§ **Exercise prompt**
Each entry needs to be reproduced exactly, with none left out.

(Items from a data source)
*-*-*

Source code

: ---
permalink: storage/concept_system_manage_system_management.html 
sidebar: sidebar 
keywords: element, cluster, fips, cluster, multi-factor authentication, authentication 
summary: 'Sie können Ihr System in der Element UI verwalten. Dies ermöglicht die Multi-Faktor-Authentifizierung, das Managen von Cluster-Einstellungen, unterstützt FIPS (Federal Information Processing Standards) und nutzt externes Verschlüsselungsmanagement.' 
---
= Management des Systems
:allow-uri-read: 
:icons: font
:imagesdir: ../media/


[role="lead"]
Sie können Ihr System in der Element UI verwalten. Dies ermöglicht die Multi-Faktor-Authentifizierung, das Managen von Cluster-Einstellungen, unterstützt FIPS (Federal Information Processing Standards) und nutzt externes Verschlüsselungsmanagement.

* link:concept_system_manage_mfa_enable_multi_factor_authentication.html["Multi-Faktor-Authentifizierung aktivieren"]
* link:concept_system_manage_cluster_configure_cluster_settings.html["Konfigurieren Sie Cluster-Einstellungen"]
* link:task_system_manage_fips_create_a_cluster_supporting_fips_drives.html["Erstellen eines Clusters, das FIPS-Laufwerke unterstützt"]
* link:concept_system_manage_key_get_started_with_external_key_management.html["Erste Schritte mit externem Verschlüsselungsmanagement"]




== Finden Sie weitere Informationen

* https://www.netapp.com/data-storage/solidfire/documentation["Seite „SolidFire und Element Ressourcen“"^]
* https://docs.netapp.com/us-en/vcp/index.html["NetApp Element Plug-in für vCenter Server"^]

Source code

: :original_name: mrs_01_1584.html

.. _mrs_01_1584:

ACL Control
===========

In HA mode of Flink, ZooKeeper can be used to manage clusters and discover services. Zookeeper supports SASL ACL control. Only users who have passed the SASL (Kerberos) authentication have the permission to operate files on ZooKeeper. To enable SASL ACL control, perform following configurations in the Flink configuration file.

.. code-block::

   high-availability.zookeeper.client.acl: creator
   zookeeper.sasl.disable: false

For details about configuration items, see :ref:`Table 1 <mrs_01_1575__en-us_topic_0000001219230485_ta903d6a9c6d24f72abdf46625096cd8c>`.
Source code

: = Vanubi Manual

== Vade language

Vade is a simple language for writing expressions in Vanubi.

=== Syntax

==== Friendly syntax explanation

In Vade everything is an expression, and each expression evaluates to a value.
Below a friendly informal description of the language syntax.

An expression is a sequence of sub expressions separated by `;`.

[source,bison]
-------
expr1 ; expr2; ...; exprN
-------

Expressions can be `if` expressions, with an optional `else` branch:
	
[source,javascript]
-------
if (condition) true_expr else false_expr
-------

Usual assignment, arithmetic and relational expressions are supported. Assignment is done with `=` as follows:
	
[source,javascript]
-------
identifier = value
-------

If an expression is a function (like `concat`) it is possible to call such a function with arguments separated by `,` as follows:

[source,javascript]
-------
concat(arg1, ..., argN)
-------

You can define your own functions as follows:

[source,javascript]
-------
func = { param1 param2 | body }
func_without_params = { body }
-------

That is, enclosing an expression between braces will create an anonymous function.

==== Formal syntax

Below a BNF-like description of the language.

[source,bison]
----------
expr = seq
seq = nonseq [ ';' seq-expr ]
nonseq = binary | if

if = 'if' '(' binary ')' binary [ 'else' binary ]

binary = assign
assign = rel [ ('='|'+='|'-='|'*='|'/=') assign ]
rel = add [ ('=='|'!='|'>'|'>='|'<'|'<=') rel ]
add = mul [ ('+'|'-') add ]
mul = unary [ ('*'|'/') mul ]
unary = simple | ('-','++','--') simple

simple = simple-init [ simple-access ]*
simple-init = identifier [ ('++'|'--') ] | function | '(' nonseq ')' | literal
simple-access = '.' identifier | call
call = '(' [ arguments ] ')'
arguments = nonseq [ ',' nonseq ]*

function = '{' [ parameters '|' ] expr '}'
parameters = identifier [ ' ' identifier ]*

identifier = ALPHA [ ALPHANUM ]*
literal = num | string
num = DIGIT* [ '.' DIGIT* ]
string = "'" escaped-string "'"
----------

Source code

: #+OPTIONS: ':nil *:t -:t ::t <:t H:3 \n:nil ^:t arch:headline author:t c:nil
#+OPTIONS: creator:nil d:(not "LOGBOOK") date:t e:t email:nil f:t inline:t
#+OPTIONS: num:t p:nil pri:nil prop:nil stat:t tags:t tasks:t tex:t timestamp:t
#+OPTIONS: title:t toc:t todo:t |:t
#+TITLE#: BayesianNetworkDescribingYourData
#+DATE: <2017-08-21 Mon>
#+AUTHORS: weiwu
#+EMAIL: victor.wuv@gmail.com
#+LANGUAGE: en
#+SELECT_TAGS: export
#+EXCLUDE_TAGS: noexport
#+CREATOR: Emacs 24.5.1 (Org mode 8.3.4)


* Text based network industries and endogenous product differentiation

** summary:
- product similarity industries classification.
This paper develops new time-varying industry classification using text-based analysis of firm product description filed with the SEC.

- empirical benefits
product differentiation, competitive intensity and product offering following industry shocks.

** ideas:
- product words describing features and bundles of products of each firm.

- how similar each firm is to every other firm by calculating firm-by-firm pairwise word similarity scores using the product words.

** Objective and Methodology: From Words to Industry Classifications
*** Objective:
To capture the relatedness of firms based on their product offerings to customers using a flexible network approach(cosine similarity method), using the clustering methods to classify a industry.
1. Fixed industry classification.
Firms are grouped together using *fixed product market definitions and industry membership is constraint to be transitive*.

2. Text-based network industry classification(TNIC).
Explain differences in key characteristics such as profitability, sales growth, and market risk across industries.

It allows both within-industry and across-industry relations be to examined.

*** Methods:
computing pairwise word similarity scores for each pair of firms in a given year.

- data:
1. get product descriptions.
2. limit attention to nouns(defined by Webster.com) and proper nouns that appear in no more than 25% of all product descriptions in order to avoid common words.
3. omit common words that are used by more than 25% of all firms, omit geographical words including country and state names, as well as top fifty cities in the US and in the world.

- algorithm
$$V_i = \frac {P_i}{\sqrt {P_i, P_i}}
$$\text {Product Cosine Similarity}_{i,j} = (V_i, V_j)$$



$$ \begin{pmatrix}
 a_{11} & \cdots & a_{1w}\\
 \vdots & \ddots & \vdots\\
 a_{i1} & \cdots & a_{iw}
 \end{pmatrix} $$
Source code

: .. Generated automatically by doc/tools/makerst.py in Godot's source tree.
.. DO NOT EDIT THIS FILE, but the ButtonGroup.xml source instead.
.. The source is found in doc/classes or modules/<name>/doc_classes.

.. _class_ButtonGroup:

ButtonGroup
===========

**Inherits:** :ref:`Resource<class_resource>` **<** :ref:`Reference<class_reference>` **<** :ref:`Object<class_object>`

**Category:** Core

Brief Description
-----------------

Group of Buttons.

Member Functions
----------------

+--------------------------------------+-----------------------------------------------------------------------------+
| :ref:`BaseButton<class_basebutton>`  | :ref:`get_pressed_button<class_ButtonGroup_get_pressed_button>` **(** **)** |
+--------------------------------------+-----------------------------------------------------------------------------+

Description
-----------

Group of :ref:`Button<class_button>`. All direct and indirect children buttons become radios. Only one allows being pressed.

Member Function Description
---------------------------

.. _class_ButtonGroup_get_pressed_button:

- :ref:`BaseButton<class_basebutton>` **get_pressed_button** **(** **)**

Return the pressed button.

*-*-*

§ **Response for this exercise**
Source code

: ---
permalink: storage/concept_system_manage_system_management.html 
sidebar: sidebar 
keywords: element, cluster, fips, cluster, multi-factor authentication, authentication 
summary: 'Sie können Ihr System in der Element UI verwalten. Dies ermöglicht die Multi-Faktor-Authentifizierung, das Managen von Cluster-Einstellungen, unterstützt FIPS (Federal Information Processing Standards) und nutzt externes Verschlüsselungsmanagement.' 
---
= Management des Systems
:allow-uri-read: 
:icons: font
:imagesdir: ../media/


[role="lead"]
Sie können Ihr System in der Element UI verwalten. Dies ermöglicht die Multi-Faktor-Authentifizierung, das Managen von Cluster-Einstellungen, unterstützt FIPS (Federal Information Processing Standards) und nutzt externes Verschlüsselungsmanagement.

* link:concept_system_manage_mfa_enable_multi_factor_authentication.html["Multi-Faktor-Authentifizierung aktivieren"]
* link:concept_system_manage_cluster_configure_cluster_settings.html["Konfigurieren Sie Cluster-Einstellungen"]
* link:task_system_manage_fips_create_a_cluster_supporting_fips_drives.html["Erstellen eines Clusters, das FIPS-Laufwerke unterstützt"]
* link:concept_system_manage_key_get_started_with_external_key_management.html["Erste Schritte mit externem Verschlüsselungsmanagement"]




== Finden Sie weitere Informationen

* https://www.netapp.com/data-storage/solidfire/documentation["Seite „SolidFire und Element Ressourcen“"^]
* https://docs.netapp.com/us-en/vcp/index.html["NetApp Element Plug-in für vCenter Server"^]

Source code

: :original_name: mrs_01_1584.html

.. _mrs_01_1584:

ACL Control
===========

In HA mode of Flink, ZooKeeper can be used to manage clusters and discover services. Zookeeper supports SASL ACL control. Only users who have passed the SASL (Kerberos) authentication have the permission to operate files on ZooKeeper. To enable SASL ACL control, perform following configurations in the Flink configuration file.

.. code-block::

   high-availability.zookeeper.client.acl: creator
   zookeeper.sasl.disable: false

For details about configuration items, see :ref:`Table 1 <mrs_01_1575__en-us_topic_0000001219230485_ta903d6a9c6d24f72abdf46625096cd8c>`.
Source code

: = Vanubi Manual

== Vade language

Vade is a simple language for writing expressions in Vanubi.

=== Syntax

==== Friendly syntax explanation

In Vade everything is an expression, and each expression evaluates to a value.
Below a friendly informal description of the language syntax.

An expression is a sequence of sub expressions separated by `;`.

[source,bison]
-------
expr1 ; expr2; ...; exprN
-------

Expressions can be `if` expressions, with an optional `else` branch:
	
[source,javascript]
-------
if (condition) true_expr else false_expr
-------

Usual assignment, arithmetic and relational expressions are supported. Assignment is done with `=` as follows:
	
[source,javascript]
-------
identifier = value
-------

If an expression is a function (like `concat`) it is possible to call such a function with arguments separated by `,` as follows:

[source,javascript]
-------
concat(arg1, ..., argN)
-------

You can define your own functions as follows:

[source,javascript]
-------
func = { param1 param2 | body }
func_without_params = { body }
-------

That is, enclosing an expression between braces will create an anonymous function.

==== Formal syntax

Below a BNF-like description of the language.

[source,bison]
----------
expr = seq
seq = nonseq [ ';' seq-expr ]
nonseq = binary | if

if = 'if' '(' binary ')' binary [ 'else' binary ]

binary = assign
assign = rel [ ('='|'+='|'-='|'*='|'/=') assign ]
rel = add [ ('=='|'!='|'>'|'>='|'<'|'<=') rel ]
add = mul [ ('+'|'-') add ]
mul = unary [ ('*'|'/') mul ]
unary = simple | ('-','++','--') simple

simple = simple-init [ simple-access ]*
simple-init = identifier [ ('++'|'--') ] | function | '(' nonseq ')' | literal
simple-access = '.' identifier | call
call = '(' [ arguments ] ')'
arguments = nonseq [ ',' nonseq ]*

function = '{' [ parameters '|' ] expr '}'
parameters = identifier [ ' ' identifier ]*

identifier = ALPHA [ ALPHANUM ]*
literal = num | string
num = DIGIT* [ '.' DIGIT* ]
string = "'" escaped-string "'"
----------

Source code

: #+OPTIONS: ':nil *:t -:t ::t <:t H:3 \n:nil ^:t arch:headline author:t c:nil
#+OPTIONS: creator:nil d:(not "LOGBOOK") date:t e:t email:nil f:t inline:t
#+OPTIONS: num:t p:nil pri:nil prop:nil stat:t tags:t tasks:t tex:t timestamp:t
#+OPTIONS: title:t toc:t todo:t |:t
#+TITLE#: BayesianNetworkDescribingYourData
#+DATE: <2017-08-21 Mon>
#+AUTHORS: weiwu
#+EMAIL: victor.wuv@gmail.com
#+LANGUAGE: en
#+SELECT_TAGS: export
#+EXCLUDE_TAGS: noexport
#+CREATOR: Emacs 24.5.1 (Org mode 8.3.4)


* Text based network industries and endogenous product differentiation

** summary:
- product similarity industries classification.
This paper develops new time-varying industry classification using text-based analysis of firm product description filed with the SEC.

- empirical benefits
product differentiation, competitive intensity and product offering following industry shocks.

** ideas:
- product words describing features and bundles of products of each firm.

- how similar each firm is to every other firm by calculating firm-by-firm pairwise word similarity scores using the product words.

** Objective and Methodology: From Words to Industry Classifications
*** Objective:
To capture the relatedness of firms based on their product offerings to customers using a flexible network approach(cosine similarity method), using the clustering methods to classify a industry.
1. Fixed industry classification.
Firms are grouped together using *fixed product market definitions and industry membership is constraint to be transitive*.

2. Text-based network industry classification(TNIC).
Explain differences in key characteristics such as profitability, sales growth, and market risk across industries.

It allows both within-industry and across-industry relations be to examined.

*** Methods:
computing pairwise word similarity scores for each pair of firms in a given year.

- data:
1. get product descriptions.
2. limit attention to nouns(defined by Webster.com) and proper nouns that appear in no more than 25% of all product descriptions in order to avoid common words.
3. omit common words that are used by more than 25% of all firms, omit geographical words including country and state names, as well as top fifty cities in the US and in the world.

- algorithm
$$V_i = \frac {P_i}{\sqrt {P_i, P_i}}
$$\text {Product Cosine Similarity}_{i,j} = (V_i, V_j)$$



$$ \begin{pmatrix}
 a_{11} & \cdots & a_{1w}\\
 \vdots & \ddots & \vdots\\
 a_{i1} & \cdots & a_{iw}
 \end{pmatrix} $$
Source code

: .. Generated automatically by doc/tools/makerst.py in Godot's source tree.
.. DO NOT EDIT THIS FILE, but the ButtonGroup.xml source instead.
.. The source is found in doc/classes or modules/<name>/doc_classes.

.. _class_ButtonGroup:

ButtonGroup
===========

**Inherits:** :ref:`Resource<class_resource>` **<** :ref:`Reference<class_reference>` **<** :ref:`Object<class_object>`

**Category:** Core

Brief Description
-----------------

Group of Buttons.

Member Functions
----------------

+--------------------------------------+-----------------------------------------------------------------------------+
| :ref:`BaseButton<class_basebutton>`  | :ref:`get_pressed_button<class_ButtonGroup_get_pressed_button>` **(** **)** |
+--------------------------------------+-----------------------------------------------------------------------------+

Description
-----------

Group of :ref:`Button<class_button>`. All direct and indirect children buttons become radios. Only one allows being pressed.

Member Function Description
---------------------------

.. _class_ButtonGroup_get_pressed_button:

- :ref:`BaseButton<class_basebutton>` **get_pressed_button** **(** **)**

Return the pressed button.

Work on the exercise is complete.